Main Application (main.cpp)

  • Lexing Phase:
    Reads input.txt and uses the lexer to produce tokens.

  • Parsing Phase:
    Uses the parser to convert the token stream into a parse tree.

  • Visualization:
    The vizTree() function prints the parse tree in a human-readable hierarchical format.


Future Enhancements

  • Stream-Based Lexing:
    Modify the lexer to accept streams of characters (instead of file names) for increased flexibility.

  • Improved Error Handling:
    Enhance error reporting in both the lexer and parser to provide more meaningful diagnostics.

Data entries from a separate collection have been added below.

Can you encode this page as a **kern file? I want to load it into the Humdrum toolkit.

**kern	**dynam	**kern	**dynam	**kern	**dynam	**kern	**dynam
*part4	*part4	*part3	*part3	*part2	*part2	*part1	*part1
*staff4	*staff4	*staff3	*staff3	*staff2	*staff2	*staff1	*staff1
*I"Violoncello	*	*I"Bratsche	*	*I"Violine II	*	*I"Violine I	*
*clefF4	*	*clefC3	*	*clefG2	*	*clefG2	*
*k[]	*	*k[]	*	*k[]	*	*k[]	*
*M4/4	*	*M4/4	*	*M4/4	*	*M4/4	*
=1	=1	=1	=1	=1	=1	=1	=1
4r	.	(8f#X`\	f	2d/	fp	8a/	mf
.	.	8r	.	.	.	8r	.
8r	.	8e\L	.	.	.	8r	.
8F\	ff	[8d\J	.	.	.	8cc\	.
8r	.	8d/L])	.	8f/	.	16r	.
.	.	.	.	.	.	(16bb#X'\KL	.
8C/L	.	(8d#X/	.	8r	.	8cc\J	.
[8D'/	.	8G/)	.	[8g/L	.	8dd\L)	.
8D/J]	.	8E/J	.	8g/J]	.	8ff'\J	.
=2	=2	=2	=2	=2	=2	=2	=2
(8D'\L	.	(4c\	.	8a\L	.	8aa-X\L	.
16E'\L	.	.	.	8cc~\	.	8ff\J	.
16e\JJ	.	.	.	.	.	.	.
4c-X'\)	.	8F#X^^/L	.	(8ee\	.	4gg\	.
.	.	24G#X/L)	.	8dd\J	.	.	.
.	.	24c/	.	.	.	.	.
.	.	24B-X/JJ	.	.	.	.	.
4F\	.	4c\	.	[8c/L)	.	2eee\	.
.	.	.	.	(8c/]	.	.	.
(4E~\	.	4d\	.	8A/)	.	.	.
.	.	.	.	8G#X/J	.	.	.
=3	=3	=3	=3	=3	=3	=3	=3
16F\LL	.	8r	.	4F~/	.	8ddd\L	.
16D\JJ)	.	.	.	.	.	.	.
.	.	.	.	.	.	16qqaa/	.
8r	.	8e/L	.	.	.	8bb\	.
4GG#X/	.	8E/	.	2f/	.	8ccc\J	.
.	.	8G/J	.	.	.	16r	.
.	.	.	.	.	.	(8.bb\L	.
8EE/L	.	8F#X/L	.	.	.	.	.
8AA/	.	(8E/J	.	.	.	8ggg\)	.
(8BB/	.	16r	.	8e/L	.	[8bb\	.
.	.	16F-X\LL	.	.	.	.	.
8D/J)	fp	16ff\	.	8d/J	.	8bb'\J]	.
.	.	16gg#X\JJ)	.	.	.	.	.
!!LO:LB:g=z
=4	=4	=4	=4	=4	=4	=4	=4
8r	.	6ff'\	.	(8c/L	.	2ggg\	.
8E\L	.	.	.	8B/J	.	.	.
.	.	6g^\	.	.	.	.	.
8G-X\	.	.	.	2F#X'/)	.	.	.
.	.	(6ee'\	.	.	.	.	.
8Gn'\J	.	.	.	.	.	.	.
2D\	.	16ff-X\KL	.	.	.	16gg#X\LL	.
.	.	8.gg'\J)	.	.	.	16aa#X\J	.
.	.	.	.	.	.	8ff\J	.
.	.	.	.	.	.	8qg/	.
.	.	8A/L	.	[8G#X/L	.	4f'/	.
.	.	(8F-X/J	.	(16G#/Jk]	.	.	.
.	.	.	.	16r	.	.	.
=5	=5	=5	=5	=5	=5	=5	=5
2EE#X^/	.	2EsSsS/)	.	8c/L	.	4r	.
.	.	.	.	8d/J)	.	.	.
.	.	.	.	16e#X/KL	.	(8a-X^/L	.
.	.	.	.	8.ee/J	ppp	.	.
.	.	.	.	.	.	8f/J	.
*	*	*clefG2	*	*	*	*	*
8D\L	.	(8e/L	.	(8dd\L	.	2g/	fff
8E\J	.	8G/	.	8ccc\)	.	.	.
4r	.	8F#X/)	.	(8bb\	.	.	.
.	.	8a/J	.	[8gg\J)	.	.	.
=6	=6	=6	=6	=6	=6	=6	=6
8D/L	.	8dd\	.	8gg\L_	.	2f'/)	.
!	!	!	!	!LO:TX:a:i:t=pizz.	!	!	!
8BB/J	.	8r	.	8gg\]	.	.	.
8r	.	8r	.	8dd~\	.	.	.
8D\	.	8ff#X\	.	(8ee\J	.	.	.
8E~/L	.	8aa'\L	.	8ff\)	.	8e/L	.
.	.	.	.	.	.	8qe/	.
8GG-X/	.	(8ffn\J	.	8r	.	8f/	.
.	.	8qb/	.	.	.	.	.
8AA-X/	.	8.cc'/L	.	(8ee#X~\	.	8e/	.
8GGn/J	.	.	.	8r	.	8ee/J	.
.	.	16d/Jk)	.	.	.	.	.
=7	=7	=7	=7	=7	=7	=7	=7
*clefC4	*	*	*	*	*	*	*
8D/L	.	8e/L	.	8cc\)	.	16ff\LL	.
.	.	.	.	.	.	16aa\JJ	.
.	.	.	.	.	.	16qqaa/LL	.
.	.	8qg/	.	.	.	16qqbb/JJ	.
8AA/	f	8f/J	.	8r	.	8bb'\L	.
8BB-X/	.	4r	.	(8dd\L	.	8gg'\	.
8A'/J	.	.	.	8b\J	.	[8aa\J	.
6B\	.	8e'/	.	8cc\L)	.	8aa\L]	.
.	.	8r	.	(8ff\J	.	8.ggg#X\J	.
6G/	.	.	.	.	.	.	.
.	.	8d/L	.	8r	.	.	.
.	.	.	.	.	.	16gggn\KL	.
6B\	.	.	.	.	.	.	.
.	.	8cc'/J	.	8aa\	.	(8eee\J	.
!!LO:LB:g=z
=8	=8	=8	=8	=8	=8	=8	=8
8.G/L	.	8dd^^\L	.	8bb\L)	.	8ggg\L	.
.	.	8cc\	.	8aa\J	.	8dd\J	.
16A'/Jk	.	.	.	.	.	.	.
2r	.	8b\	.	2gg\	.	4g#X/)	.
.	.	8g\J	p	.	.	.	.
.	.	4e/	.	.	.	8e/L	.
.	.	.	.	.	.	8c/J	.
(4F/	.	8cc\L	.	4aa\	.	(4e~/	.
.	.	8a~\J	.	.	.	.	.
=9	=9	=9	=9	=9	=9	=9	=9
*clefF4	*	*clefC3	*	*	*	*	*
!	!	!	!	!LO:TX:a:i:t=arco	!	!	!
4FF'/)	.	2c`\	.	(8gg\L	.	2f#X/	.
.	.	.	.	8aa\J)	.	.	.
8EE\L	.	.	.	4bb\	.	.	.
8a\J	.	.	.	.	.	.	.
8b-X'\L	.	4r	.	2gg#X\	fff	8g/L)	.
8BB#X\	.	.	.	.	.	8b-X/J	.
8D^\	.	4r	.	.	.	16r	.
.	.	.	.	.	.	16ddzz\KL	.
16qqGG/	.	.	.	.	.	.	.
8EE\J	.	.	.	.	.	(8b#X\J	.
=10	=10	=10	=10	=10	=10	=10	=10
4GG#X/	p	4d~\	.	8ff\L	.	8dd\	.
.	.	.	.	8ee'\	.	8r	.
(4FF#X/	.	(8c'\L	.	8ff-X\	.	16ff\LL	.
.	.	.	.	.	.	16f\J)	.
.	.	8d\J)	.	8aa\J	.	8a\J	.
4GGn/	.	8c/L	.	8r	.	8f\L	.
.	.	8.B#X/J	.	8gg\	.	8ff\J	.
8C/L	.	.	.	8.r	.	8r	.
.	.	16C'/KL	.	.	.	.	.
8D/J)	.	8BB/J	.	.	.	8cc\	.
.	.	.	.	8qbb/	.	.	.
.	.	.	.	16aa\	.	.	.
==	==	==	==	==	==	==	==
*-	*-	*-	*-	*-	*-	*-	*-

  • Extended Grammar Support:
    Expand the parser to handle more complex grammars and additional language features.


Conclusion

This lexer and parser generator provides a modular and extensible framework for processing textual input based on external token and grammar rules. The trie-based lexer efficiently matches token patterns, while the PDA-based parser constructs a parse tree that reflects the input's syntactic structure. This design lays the groundwork for further enhancements and adaptations to support more advanced language processing needs.